See United States v. Green,
Even if Tavares could have contributed something new and substantive to his de *999 fense, the evidence of his guilt of possessing the 8,440 doses of LSD found in the record album in his house was so strong that there is no reasonable probability his testimony would have altered the outcome of the trial. For example, given Tavares’s own proposed admission that he sold 1,000 doses of LSD in a single transaction on June 12, it seems unlikely that the jury would have believed that the 141 doses found in his bedroom were his only supply. Most damning are Ta-vares’s recorded statements that he had a large supply of LSD and that he had just received a supply of LSD doses in the yin-yang design (the design of the 8,440 doses found in the record album cover) that had been produced by the thousand. It is not reasonably probable that the jury, having heard those statements, would have believed that the doses found in Tavares’s living room did not belong, at least jointly, to Tavares.
We conclude that given the facts of the case even the defendant’s own testimony would not have influenced the outcome of his trial. 7 Accordingly, Tavares’s conviction and the district court’s denial of his motion to vacate his sentence based on ineffective assistance of counsel are
Affirmed.
Notes
. He was tried in Maryland state court for the June 21 sale, was convicted and received a five-year suspended sentence.
. The district court had noticed that Tavares had been walking with a limp and asked “Is your leg all right? Can I do anything with respect to that?” App. 37. Tavares answered, "I have some problems with my bladder. I have a kidney infection and I have intestinal matters. It’s not really much that I can do besides maybe get a decent meal. I haven’t had a decent meal in four months.” App. 37.
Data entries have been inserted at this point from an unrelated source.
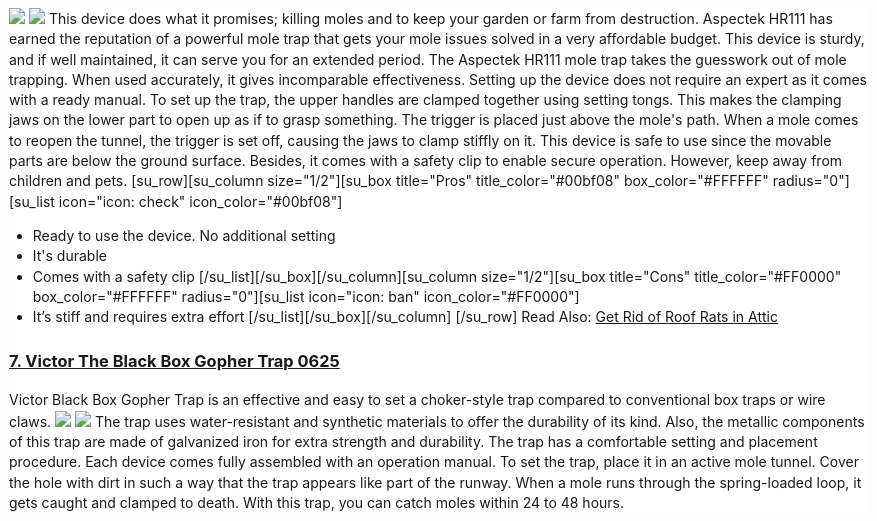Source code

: [](https://www.amazon.com/Ortho-12-Ounce-Orthene-Fire-Killer/dp/B000A0UCRG/ref=as_li_ss_il?ie=UTF8&linkCode=li2&tag=p-policy-20&linkId=310f9d43f7cc179ff136a55058fbfa18)
[](https://www.amazon.com/dp/B003AOA3HS/ref=as_li_ss_il?&linkCode=li2&tag=p-policy-20&linkId=687dd409af74d82358f66be442326993)
[](https://www.amazon.com/dp/B000A0UCRG/?tag=p-policy-20)
[](https://www.amazon.com/dp/B0015I3ESG/?tag=p-policy-20)
[](https://www.amazon.com/dp/B00E1N07LY/?tag=p-policy-20)
![](/assets/img/e/ir)
[](https://www.amazon.com/dp/B00MV8MWEQ/?tag=p-policy-20)
![](/assets/img/e/ir)
This device does what it promises; killing moles and to keep your garden or farm from destruction.
Aspectek HR111 has earned the reputation of a powerful mole trap that gets your mole issues solved in a very affordable budget. This device is sturdy, and if well maintained, it can serve you for an extended period.
The Aspectek HR111 mole trap takes the guesswork out of mole trapping. When used accurately, it gives incomparable effectiveness. Setting up the device does not require an expert as it comes with a ready manual.
To set up the trap, the upper handles are clamped together using setting tongs. This makes the clamping jaws on the lower part to open up as if to grasp something. The trigger is placed just above the mole's path. When a mole comes to reopen the tunnel, the trigger is set off, causing the jaws to clamp stiffly on it.
This device is safe to use since the movable parts are below the ground surface. Besides, it comes with a safety clip to enable secure operation. However, keep away from children and pets.
[su_row][su_column size="1/2"][su_box title="Pros" title_color="#00bf08" box_color="#FFFFFF" radius="0"][su_list icon="icon: check" icon_color="#00bf08"]
- Ready to use the device. No additional setting
- It's durable
- Comes with a safety clip
[/su_list][/su_box][/su_column][su_column size="1/2"][su_box title="Cons" title_color="#FF0000" box_color="#FFFFFF" radius="0"][su_list icon="icon: ban" icon_color="#FF0000"]
- It’s stiff and requires extra effort
[/su_list][/su_box][/su_column] [/su_row]
Read Also:
[Get Rid of Roof Rats in Attic](https://pestpolicy.com/how-to-get-rid-of-roof-rats-in-attic/)
### [7. Victor The Black Box Gopher Trap 0625](https://www.amazon.com/dp/B000FBMFDO/?tag=p-policy-20)
Victor Black Box Gopher Trap is an effective and easy to set a choker-style trap compared to conventional box traps or wire claws.
[](https://www.amazon.com/dp/B000FBMFDO/?tag=p-policy-20)
[](https://www.amazon.com/dp/B001OVGIUU/?tag=p-policy-20)
[](https://www.amazon.com/dp/B0000AVWMX/?tag=p-policy-20)
[](https://www.amazon.com/dp/B0054NFWH4/?tag=p-policy-20)
[](https://www.amazon.com/dp/B000A0UCRG/?tag=p-policy-20)
[](https://www.amazon.com/Ortho-12-Ounce-Orthene-Fire-Killer/dp/B000A0UCRG/ref=as_li_ss_il?ie=UTF8&linkCode=li2&tag=p-policy-20&linkId=310f9d43f7cc179ff136a55058fbfa18)
[](https://www.amazon.com/dp/B003AOA3HS/ref=as_li_ss_il?&linkCode=li2&tag=p-policy-20&linkId=687dd409af74d82358f66be442326993)
[](https://www.amazon.com/dp/B000A0UCRG/?tag=p-policy-20)
[](https://www.amazon.com/dp/B0015I3ESG/?tag=p-policy-20)
[](https://www.amazon.com/dp/B00E1N07LY/?tag=p-policy-20)
![](/assets/img/e/ir)
[](https://www.amazon.com/dp/B00MV8MWEQ/?tag=p-policy-20)
![](/assets/img/e/ir)
The trap uses water-resistant and synthetic materials to offer the durability of its kind. Also, the metallic components of this trap are made of galvanized iron for extra strength and durability.
The trap has a comfortable setting and placement procedure. Each device comes fully assembled with an operation manual. To set the trap, place it in an active mole tunnel. Cover the hole with dirt in such a way that the trap appears like part of the runway. When a mole runs through the spring-loaded loop, it gets caught and clamped to death.
With this trap, you can catch moles within 24 to 48 hours.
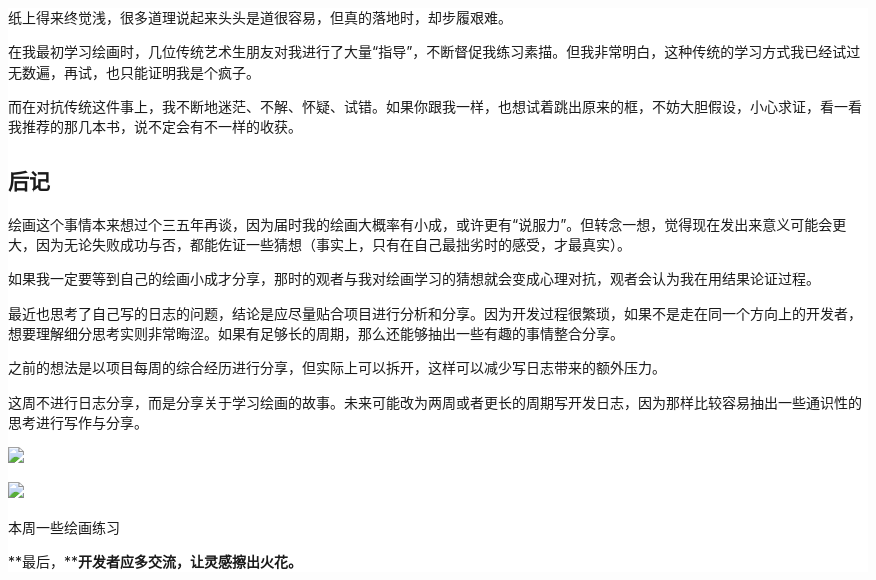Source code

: 纸上得来终觉浅，很多道理说起来头头是道很容易，但真的落地时，却步履艰难。

在我最初学习绘画时，几位传统艺术生朋友对我进行了大量“指导”，不断督促我练习素描。但我非常明白，这种传统的学习方式我已经试过无数遍，再试，也只能证明我是个疯子。

而在对抗传统这件事上，我不断地迷茫、不解、怀疑、试错。如果你跟我一样，也想试着跳出原来的框，不妨大胆假设，小心求证，看一看我推荐的那几本书，说不定会有不一样的收获。

## 后记

绘画这个事情本来想过个三五年再谈，因为届时我的绘画大概率有小成，或许更有“说服力”。但转念一想，觉得现在发出来意义可能会更大，因为无论失败成功与否，都能佐证一些猜想（事实上，只有在自己最拙劣时的感受，才最真实）。

如果我一定要等到自己的绘画小成才分享，那时的观者与我对绘画学习的猜想就会变成心理对抗，观者会认为我在用结果论证过程。

  

最近也思考了自己写的日志的问题，结论是应尽量贴合项目进行分析和分享。因为开发过程很繁琐，如果不是走在同一个方向上的开发者，想要理解细分思考实则非常晦涩。如果有足够长的周期，那么还能够抽出一些有趣的事情整合分享。

之前的想法是以项目每周的综合经历进行分享，但实际上可以拆开，这样可以减少写日志带来的额外压力。

这周不进行日志分享，而是分享关于学习绘画的故事。未来可能改为两周或者更长的周期写开发日志，因为那样比较容易抽出一些通识性的思考进行写作与分享。

![](https://hive.indienova.com/farm/blog/2023/03/u-3014069435662Pkd.png_webp)

![](https://hive.indienova.com/farm/blog/2023/03/u-3014069435667bo2.png_webp)

本周一些绘画练习

**最后，****开发者应多交流，让灵感擦出火花。**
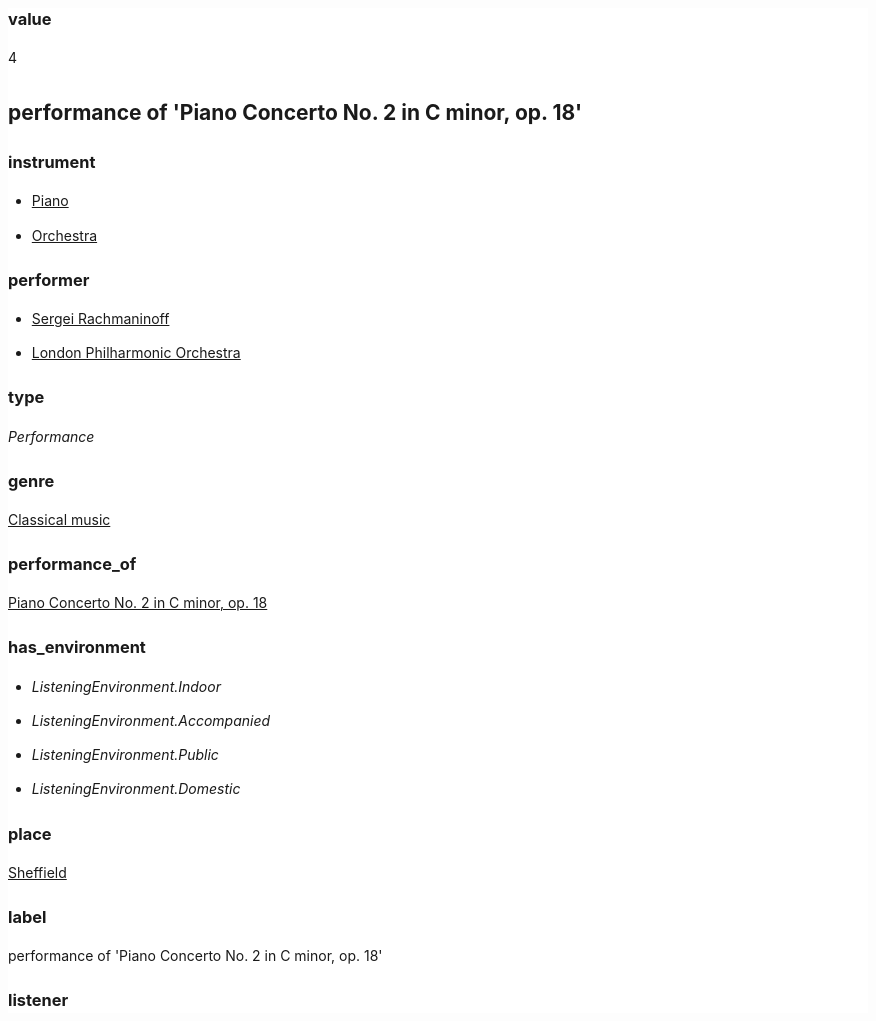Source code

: ### value


4

## performance of 'Piano Concerto No. 2 in C minor, op. 18'

### instrument

 - [Piano](#Piano)

 - [Orchestra](#Orchestra)

### performer

 - [Sergei Rachmaninoff](#Sergei-Rachmaninoff)

 - [London Philharmonic Orchestra](#London-Philharmonic-Orchestra)

### type


*Performance*

### genre


[Classical music](#Classical-music)

### performance_of


[Piano Concerto No. 2 in C minor, op. 18](#Piano-Concerto-No.-2-in-C-minor-op.-18)

### has_environment

 - *ListeningEnvironment.Indoor*

 - *ListeningEnvironment.Accompanied*

 - *ListeningEnvironment.Public*

 - *ListeningEnvironment.Domestic*

### place


[Sheffield](#Sheffield)

### label


performance of 'Piano Concerto No. 2 in C minor, op. 18'

### listener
. According to Tavares, on the first day of the trial Werdig advised Tavares not to testify “because he did not feel that [Tavares] could handle cross-examination and [Tavares’s] testimony could weaken his vindictive prosecution defense and jeopardize [Tavares’s] appeal.” App. 229. Tavares states that on the final morning of the trial Werdig again advised him not to testify "given [his] health and the additional time that the prosecutor had had (i.e., overnight) to prepare to cross-examine me.” App. 231.
.The district court similarly elected not to discuss defense counsel’s performance in its order denying Tavares’s section 2255 motion. App. 242. Because it determined the lack of prejudice was dispositive, it was not obliged to address the question of performance.
See Strickland,
. Tavares does not contest that whoever possessed the 8,440 doses of LSD violated the law, arguing instead that he was not that person. Appellant’s Br. 27.
. We note as well that Tavares's proposed testimony regarding the LSD found in his apartment has been revised on appeal. Tavares states in the affidavit he submitted to the district court that he would have testified that he "had no knowledge that any drugs were hidden in [his] house” and that he "did not know that LSD was hidden inside one of the albums (or anywhere else in [his] house).” App. 232. In keeping with his theory on appeal that he was only a small-time dealer, however, he now asserts that he would have admitted the 141 doses found in his bedroom were his and he knew they were hidden there. Appellant's Reply Br. 10 ("Mr. Tavares’s proffered testimony was not that he did not know about the 141 doses of LSD in his bedroom, but rather that he did not know that the 8440 doses were hidden in the album or that those doses were hidden anywhere else in the house.”).
. Tavares also argues that the district court should have held an evidentiary hearing to resolve factual questions. Because the district court assumed Tavares would have testified as he claimed when it ruled on his section 2255 motion, there was no need for an evidentiary hearing.